More than half (62%) of Veterans received ≥1 SCI/D AE during FY19-20. Veterans living closer to a VA SCI/D System of Care Center/Hub had more engagement in SCI/D AEs. Veterans with SCI/Ds who used VA primary care outside of the SCI/D System of Care had fewer AEs. There were no major racial, age-based, or sex disparities in SCI/D AE usage.
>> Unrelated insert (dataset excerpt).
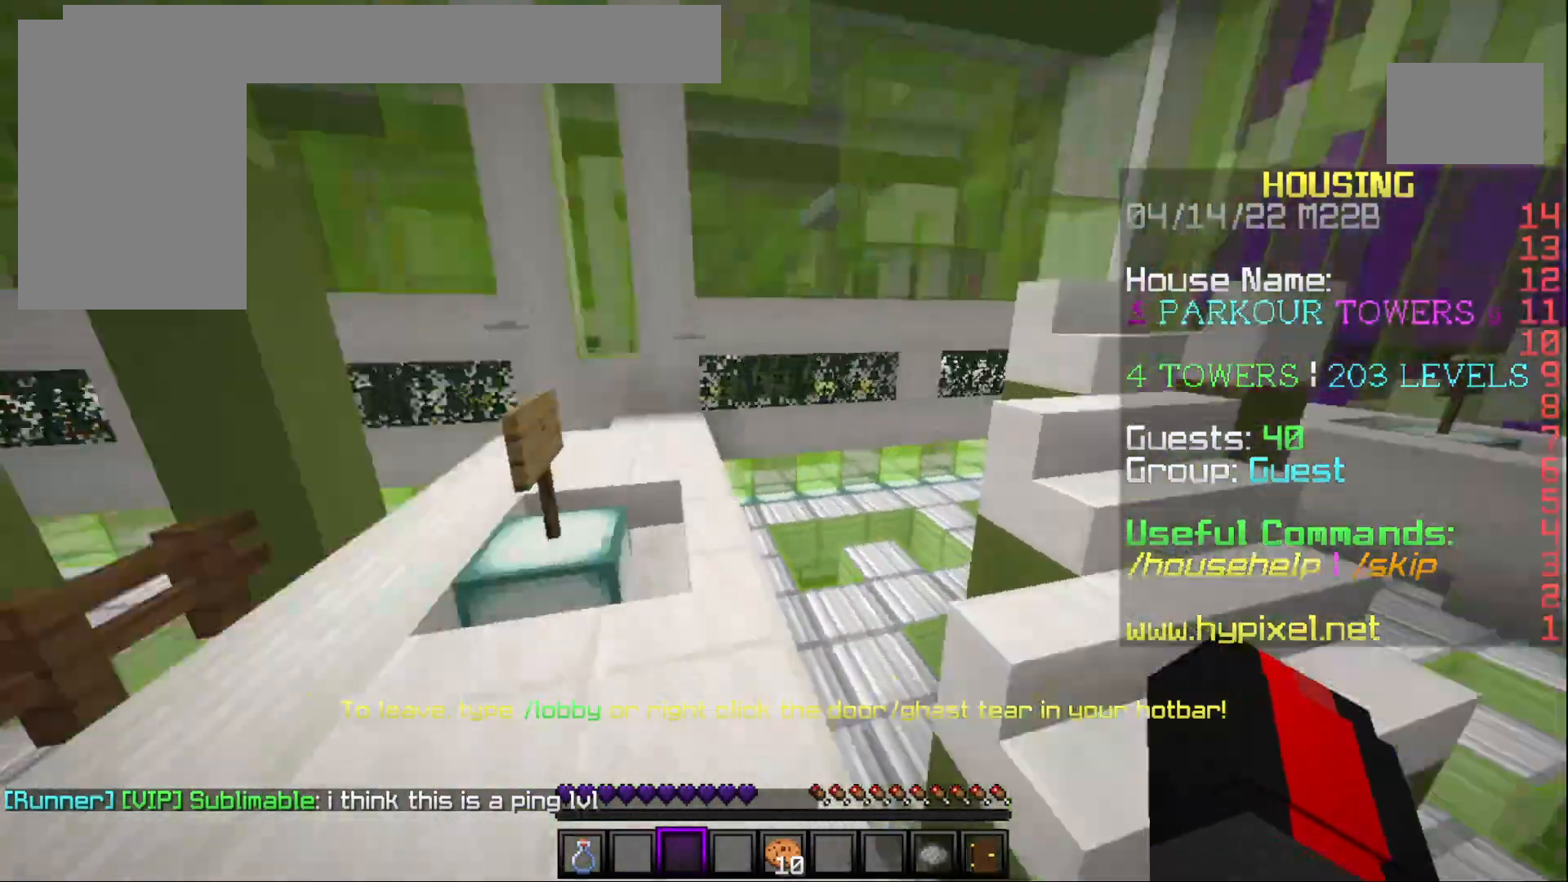
{"keys": ["w"], "mouse": [], "events": [[200, "w", "up"], [467, "w", "down"]]}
Our findings suggest the need for targeted intervention efforts to promote AE use among Veterans.

摘要

目的

评估退伍军人参与脊髓损伤和疾病(SCI/D)专科年度评估(AE)的情况。

设计

横断面回顾性队列研究。

设置

美国退伍军人事务部(VA)的SCI/D护理系统。

参与者

患有SCI/D的退伍军人(N = 14662)。

干预措施

不适用。

主要观察指标

在研究期间(2019财年和2020财年)接受SCI/D AE。

结果

样本中共有14662名患有SCI/D的退伍军人;32.8%(n = 4811)接受了2次AE,28.8%(n = 4219)接受了1次AE,38.4%(n = 5632)未接受AE,在为期2年的研究时间范围内,每位退伍军人平均接受0.9次AE(范围为0 - 2次)。在对其他变量进行调整后,黑人退伍军人的AE次数比白人退伍军人高8%(调整后的相对风险[RR]为1.08;95%置信区间[CI]为1.04 - 1.12)。居住在距离VA SCI/D护理系统中心≥240分钟路程的退伍军人的AE次数比居住在30分钟路程内的退伍军人少45%(调整后的RR为0.55;95% CI为0.52 - 0.59)。SCI/D专科就诊次数较多的退伍军人的AE次数比就诊次数较少的退伍军人多90%(调整后的RR为1.90;95% CI为1.78 - 2.03),而在VA初级保健中门诊就诊次数较多的退伍军人的AE次数少28%(调整后的RR为0.72;95% CI为0.69 - 0.76)。合并症评分较高的退伍军人的AE次数比评分较低的退伍军人多9%(调整后的RR为0.66;95% CI为0.61 - 0.70)。

结论

超过一半(62%)的退伍军人在2019 - 20财年接受了≥1次SCI/D AE。居住在距离VA SCI/D护理系统中心/枢纽较近的退伍军人对SCI/D AE的参与度更高。在SCI/D护理系统之外使用VA初级保健的患有SCI/D的退伍军人的AE次数较少。在SCI/D AE的使用方面没有重大的种族、年龄或性别差异。我们的研究结果表明需要有针对性的干预措施来促进退伍军人使用AE。